What is child sexual abuse?
Any of the following acts by an adult or older child:
- Touching a child’s genitals
- Having a child touch their genitals
- Showing a child their genitals or insisting the child show theirs
- Exposing a child to pornographic materials
- Penetration of a child’s vagina or anus
- Mouth to genital contact with a child
- Using a child to make pornographic pictures or movies
Who sexually abuses children?
- About 30-40% of abuse is committed by a family member
- Another 50% of children are by a trusted friend of the family
- Approximately 40% of these children are abused by an older child
- Only 10% of sexual abuse is perpetrated by a stranger
What are the signs my child has been abused?
- Sleep problems including nightmares and bedwetting
- An unusual interest in or avoidance of all things sexual in nature
- Withdrawal from family and friends
- Poor school performance and diminished social skills
- Behavior problems not typical for your child
- New fears of people or places
- Excessive fondling of own genitals
- Drawings that depict sexual acts or nudity with enlarged genitals
- An unusual response when questioned about being touched
- Complaints of pain, blood in the underwear, unusual discharge from area, or repeated urinary tract infections in girls
- Sometimes there are no clear signs; then abuse can only be detected by a physician’s exam
What should you do if your child reveals abuse to you?
- Face the issue. Although thoughts of sexual abuse are disturbing you must overcome your discomfort and listen to your child.Take the information seriously and try to remain calm while talking with your child. Even though your anger may be directed at the perpetrator, your child may mistake your reaction and feel they are to blame.

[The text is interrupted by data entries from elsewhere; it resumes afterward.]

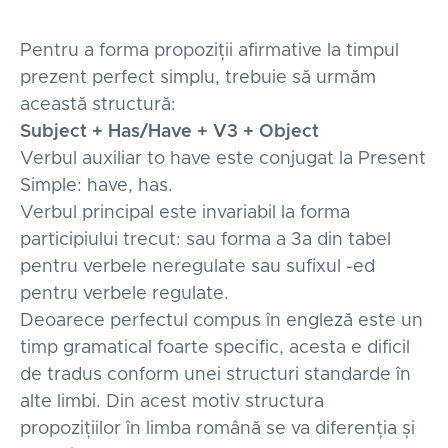
Pentru a forma propoziții afirmative la timpul
prezent perfect simplu, trebuie să urmăm
această structură:
Subject + Has/Have + V3 + Object
Verbul auxiliar to have este conjugat la Present
Simple: have, has.
Verbul principal este invariabil la forma
participiului trecut: sau forma a 3a din tabel
pentru verbele neregulate sau sufixul -ed
pentru verbele regulate.
Deoarece perfectul compus în engleză este un
timp gramatical foarte specific, acesta e dificil
de tradus conform unei structuri standarde în
alte limbi. Din acest motiv structura
propozițiilor în limba română se va diferenția și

- Praise your child for telling. Let your child know that they did the right thing by coming to you and disclosing the abuse. Offer lots of comfort and reassurance that you are on their side.
- Take charge of the situation. Take whatever steps necessary to ensure the abuse never happens again.
- Report the abuse to the police and the child protection service agency in your area.
- Seek out support. Contact your pediatrician and request a referral to a therapist who specializes in sexual abuse cases. Children who are sexually abused may suffer psychological problems such as PTSD, depression, low self-esteem, a distorted view of sex, and feelings of distrust and worthlessness. Child sexual abuse is devastating to a family and crisis counseling is an option for everyone.
How can I prevent child sexual abuse?
- Start young and teach your child that their private parts belong to them and no one has the right to touch them. Giving your child ownership of their body is an extraordinary gift that lasts a lifetime.
- Teach them to yell “NO!” to anyone that tries to touch those areas.
- Reassure your child that they can come and tell you if someone has tried to touch them in a way that made them feel uncomfortable-even siblings.
- Supervise! One of the most important things parents can do to prevent sexual abuse is to keep a close check on your child at all times. Know where your child is and with whom. Be very selective about who has access to your child. Drop in unannounced to your child’s caregiver. Check on children regularly when they are playing. Never allow your children to walk places alone.
- Pay close attention to your child’s behavior when they return from an outing with someone. Continue to nurture a trusting relationship with your growing child so they will still feel comfortable talking with you about sexual matters as adolescence approaches and dating begins.